A way forward?

Is there a model that could be used to guide such a framework? Yes, there is. For example, the New Zealand Resource Management Act 1991 potentially provides a good model for the national coordination of coastal policy and planning with broader resource management and land use decisions at national, regional and local levels. However, the New Zealand system of government is not bedeviled by the same tripartite arrangement that we have here in Australia, with Commonwealth, state and local spheres of government.

In addition, research is showing that up to three-quarters of people surveyed in Queensland and New South Wales are not happy with the current three-tier system of government, and want the system changed (see Gray and Brown this volume). These surveys also suggest that the most popular option is to abolish state governments and create a two-tier structure of government. As Dr Brown has commented, such a system would see the Federal Government take over stronger policy responsibilities for key services, like health, with delivery of services at a community level necessarily occurring on a more local and regional basis. For many this resonates with suggestions made more than 30 years ago by the Whitlam government, which proposed growth in the federal government and started investing directly in regional bodies between the scale of the current state and local government tiers.

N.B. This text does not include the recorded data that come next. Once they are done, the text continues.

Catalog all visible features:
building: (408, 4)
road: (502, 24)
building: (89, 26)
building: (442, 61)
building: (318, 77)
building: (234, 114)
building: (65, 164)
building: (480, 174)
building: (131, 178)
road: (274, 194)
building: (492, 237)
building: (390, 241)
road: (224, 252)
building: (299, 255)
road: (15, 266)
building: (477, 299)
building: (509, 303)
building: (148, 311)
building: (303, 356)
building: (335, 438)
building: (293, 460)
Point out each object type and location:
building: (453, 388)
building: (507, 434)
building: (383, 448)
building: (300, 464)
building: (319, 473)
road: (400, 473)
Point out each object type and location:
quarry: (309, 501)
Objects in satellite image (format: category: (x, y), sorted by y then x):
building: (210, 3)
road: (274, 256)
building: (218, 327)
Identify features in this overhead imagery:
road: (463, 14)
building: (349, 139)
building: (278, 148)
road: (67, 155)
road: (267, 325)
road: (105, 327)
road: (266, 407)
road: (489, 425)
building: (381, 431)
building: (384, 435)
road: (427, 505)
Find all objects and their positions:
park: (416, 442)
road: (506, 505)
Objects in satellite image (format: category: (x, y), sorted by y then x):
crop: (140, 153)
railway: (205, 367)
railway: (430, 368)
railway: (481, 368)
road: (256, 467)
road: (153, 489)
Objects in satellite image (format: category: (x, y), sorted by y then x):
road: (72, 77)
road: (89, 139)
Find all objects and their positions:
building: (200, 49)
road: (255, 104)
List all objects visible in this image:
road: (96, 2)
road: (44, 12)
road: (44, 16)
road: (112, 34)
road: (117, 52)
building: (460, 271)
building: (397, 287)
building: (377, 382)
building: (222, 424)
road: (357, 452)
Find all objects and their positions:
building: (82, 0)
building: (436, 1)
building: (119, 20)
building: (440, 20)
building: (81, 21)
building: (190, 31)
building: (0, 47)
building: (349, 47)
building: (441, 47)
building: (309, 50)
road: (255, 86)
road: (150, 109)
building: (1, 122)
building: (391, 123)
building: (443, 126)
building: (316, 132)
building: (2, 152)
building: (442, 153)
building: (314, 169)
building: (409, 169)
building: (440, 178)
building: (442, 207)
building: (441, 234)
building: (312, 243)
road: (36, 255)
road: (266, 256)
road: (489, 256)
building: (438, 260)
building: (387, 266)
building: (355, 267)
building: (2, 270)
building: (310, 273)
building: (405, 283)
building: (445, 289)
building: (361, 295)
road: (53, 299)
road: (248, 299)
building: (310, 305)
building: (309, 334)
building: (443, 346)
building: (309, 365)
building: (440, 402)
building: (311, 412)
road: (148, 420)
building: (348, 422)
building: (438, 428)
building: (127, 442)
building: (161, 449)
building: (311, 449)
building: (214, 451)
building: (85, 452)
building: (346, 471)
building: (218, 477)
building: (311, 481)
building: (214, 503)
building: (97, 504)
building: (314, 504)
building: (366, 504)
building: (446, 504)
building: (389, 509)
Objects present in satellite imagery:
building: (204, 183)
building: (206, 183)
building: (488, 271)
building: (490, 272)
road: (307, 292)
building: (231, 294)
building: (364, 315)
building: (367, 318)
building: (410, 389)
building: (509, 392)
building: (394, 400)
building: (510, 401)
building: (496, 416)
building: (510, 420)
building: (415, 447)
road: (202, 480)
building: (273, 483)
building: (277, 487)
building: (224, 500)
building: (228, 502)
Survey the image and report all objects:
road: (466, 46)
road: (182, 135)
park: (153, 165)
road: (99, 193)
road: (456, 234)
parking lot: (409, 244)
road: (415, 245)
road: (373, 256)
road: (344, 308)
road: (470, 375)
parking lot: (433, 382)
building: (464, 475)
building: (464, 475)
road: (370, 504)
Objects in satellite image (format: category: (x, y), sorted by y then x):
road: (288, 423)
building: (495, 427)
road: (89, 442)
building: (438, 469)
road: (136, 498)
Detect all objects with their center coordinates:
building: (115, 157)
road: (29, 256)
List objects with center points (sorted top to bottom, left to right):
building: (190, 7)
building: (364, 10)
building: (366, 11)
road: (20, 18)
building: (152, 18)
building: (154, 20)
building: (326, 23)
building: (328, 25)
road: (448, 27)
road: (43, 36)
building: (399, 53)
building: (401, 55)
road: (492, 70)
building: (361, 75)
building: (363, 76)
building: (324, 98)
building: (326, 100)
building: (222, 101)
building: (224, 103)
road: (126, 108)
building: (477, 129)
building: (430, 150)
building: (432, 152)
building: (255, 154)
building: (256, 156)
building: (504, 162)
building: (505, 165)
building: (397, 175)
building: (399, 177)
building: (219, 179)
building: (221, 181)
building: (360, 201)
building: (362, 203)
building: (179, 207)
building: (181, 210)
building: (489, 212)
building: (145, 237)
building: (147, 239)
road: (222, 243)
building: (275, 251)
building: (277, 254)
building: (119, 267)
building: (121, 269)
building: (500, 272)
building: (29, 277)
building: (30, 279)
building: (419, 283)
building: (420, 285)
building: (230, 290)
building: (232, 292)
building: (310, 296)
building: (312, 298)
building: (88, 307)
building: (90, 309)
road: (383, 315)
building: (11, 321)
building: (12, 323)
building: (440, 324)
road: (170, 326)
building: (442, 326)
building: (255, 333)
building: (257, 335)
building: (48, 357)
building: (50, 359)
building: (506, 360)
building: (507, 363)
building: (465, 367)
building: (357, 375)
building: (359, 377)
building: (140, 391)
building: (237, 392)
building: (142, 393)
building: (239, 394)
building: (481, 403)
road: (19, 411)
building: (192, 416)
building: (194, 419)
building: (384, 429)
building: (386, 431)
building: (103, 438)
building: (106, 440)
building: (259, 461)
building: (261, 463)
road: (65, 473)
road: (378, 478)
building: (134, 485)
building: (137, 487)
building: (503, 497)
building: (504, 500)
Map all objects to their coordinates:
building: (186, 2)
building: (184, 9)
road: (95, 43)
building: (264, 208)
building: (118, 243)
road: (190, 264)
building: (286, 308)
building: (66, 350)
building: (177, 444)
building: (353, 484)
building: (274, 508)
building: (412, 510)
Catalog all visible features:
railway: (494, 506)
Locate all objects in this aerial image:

The States and Territories, however, would find some kind of federal/regional/local system difficult, because they would cease to exist. So, probably, would local governments, because they too would need fundamental and far-reaching reform. While there is growing support for this sort of framework, the pathway to adoption and the details are wide open. A few principles that could be signed off on, are:

Applying these principles, we might begin to see a proposed framework for addressing the dysfunctional state of regional governance in coastal Australia. Its first element would be that the Australian Government should raise the necessary taxes and set the necessary policies for managing this population growth, at a national level. Secondly, however, the regions should engage the community in the process of tailoring the national programs to suit local needs, feeding policy advice back up to the Australian Government, and delivering the actual programs and services.

The third element of this framework would see state and territory government phased out of any direct responsibility for regional coastal governance, and possibly phased out altogether. The fourth element, however, is that the framework of regional and local government would need to be redesigned to foster more effective participatory democracy – that is, styles of governance which better empower people to have some influence over their lives and their own areas, within the national framework.

This broad framework immediately requires a huge amount of research, options and discussion. The details to be worked out include the broad national policies; the distribution of tax income to regions; clarity about roles and responsibilities; how to engage regional communities and foster this participatory democracy; whether to rely on slow evolution or sudden change; and how to align the existing regional boundaries – in health, education, environment, transport and so on.

How to get there? This is the real question. We live with the reality of a federal system in which the Constitution continues to be built on and to protect the position of state governments, to at least some extent. Removing them is difficult. For these reasons, we need to think creatively, and acknowledge that even when we see our problems as lying in part with our current constitutional structure, at least some of the answers may well lie within it. For example, the Australian Constitution allows for a lot more states to be created, with less constitutional barriers. So the path to an effective federal/ regional/ local framework may be to go from our present eight states and territories, to 50 or 60 states and territories, and call these ‘regions’. When it comes to more effective regional governance for coastal Australia, the ideology and terminology we use to describe the result matters far less than the practical workability of the outcome.